Квинт осматривал места, некогда дорогие сердцу и уму. Сейчас они лишь бередили открытые раны, навевая воспоминания давно канувших в Лету дней.

На самом горизонте, выше всех домов и построек, висела в стыдливой дымке молодая девственная луна, пряча всю полноту чувств и трепеща в предвкушении. Голубовато-розовый свет тихо лился на землю. Этот час был овеян ее нежной и трогательной заботой. Ясный взор одиноко оглядывал землю, как детские невинные глаза, чистые и наивные, смело смотрели на мир, веря в его непорочность и святость.

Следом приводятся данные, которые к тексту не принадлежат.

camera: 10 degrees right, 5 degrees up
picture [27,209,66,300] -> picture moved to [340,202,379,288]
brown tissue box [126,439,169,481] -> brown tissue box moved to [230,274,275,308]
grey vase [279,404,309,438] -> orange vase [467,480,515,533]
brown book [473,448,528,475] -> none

Квинт остановился и пристально всмотрелся в юный месяц: тому не были ведомы сомнения и страдания, печаль и разлука, горечь проигранных сражений, боль от потерь, не были ведомы скорби и плач, разочарования и крушение детских надежд, павших в скоротечном беге лет. Квинт смотрел на саму невинность и проникался этим духом – так взрослый удивляется и умиляется, когда заглядывает в глаза ребенка, поражаясь тем сокровенным знакам, что видит там, дивясь тому, что находит там себя, забытого и покинутого всеми. Но, прежде всего, диву дается, когда видит самого себя: он столько лет бежал от того, кем является на самом деле; бежал, не зная передышки и покоя, бежал, пока не разделил глубочайшим морем, непреодолимой бездной, непроходимой пустыней и громадными скалами себя и того, другого. Кто был его неотделимой частью, но ему не нашлось места среди точно таких же людей, что когда-то точно так же бросили себя. Бросили в той части незабвенной поры детства, где тьма вековая и хаос безраздельно завладели покинутой территорией: места сожжены и назад возврата нет.

Безумный влюбленный обрел, наконец, ту ясность видения, которой мешали чувства: мир преобразился, стал иным, теперь в нем заиграли совсем другие краски – вырисовывалась картина его будущей жизни, и он это сейчас чувствовал и видел, как никогда, быть может, уже не удастся. И за эти несколько минут юноша помолодел, отбросив на краткие и пронзительные мгновения всю свою зрелость и рассудительность – есть такое время, когда это бывает лишней обузой.

Благоразумие оставило его, в голове начали грандиозную пляску какие-то тени. И все это происходило под веселой и не ведающей страха луной – ее покровительственная улыбка освещала ему путь, ее незримые ладони нежно касались его ладоней, поглаживали их и, задержав на секунду, отпускали, слегка подталкивая в путь. Душа его внимала неведомым, льющимся, казалось, из ниоткуда, прекрасным звукам. Они вдохновляли и окрыляли его. Теперь самое невыполнимое и трудное дело было ему по плечам, он все мог вынести – на всей необъятной земле не существовало такой преграды, пред которой он бы дрогнул и отступил; его воля не знала границ – шаг был тверд и собран, в нем уж было не узнать того человека, что предстал бы перед встречным всего десять минут тому назад.

Он шел, наполненный надеждой на лучшее будущее. Поступь была такой легкой, что можно было даже заподозрить его в том, что он не касался земли, подобно какому-то ночного колдуну, владея силами, неподвластными простому смертному. Знакомые улицы Эсквилина неотвратимо приближали его к концу этого пути, но теперь он понимал, что конец чего-то одного – обязательно будет началом чего-то другого. Влюбленный, отрекшийся от своей любви, он и раньше это знал и даже понимал, но, как часто бывает со знанием чего-либо: понимать и принимать – это не одно и то же.

Как вдруг его внимание привлек неопределенный шум, донесшийся сзади. Чьи-то приглушенные голоса, спешный топот ног, шуршание одежд и бряцанье оружия, а под конец женский крик вывели его из той глубокой задумчивости, где он искал себя. Обеспокоенный шумом, Квинт развернулся, намереваясь разобраться: что же там происходило? Не медля ни секунды, он поспешил обратной дорогой и вскоре, за углом трехэтажного дома, увидел следующую сцену: трое молодчиков в туманных туниках, плащах темного цвета и с лицами, скрытыми наброшенным капюшоном, окружили молодую девушку красивой наружности. Она была в шелковом покрове, хоть и красивом, но слишком легким, как для такого раннего утра, – причем один из троицы закрыл ладонью рот этой милой особы, а двое других держали ее, показывая что-то знаками.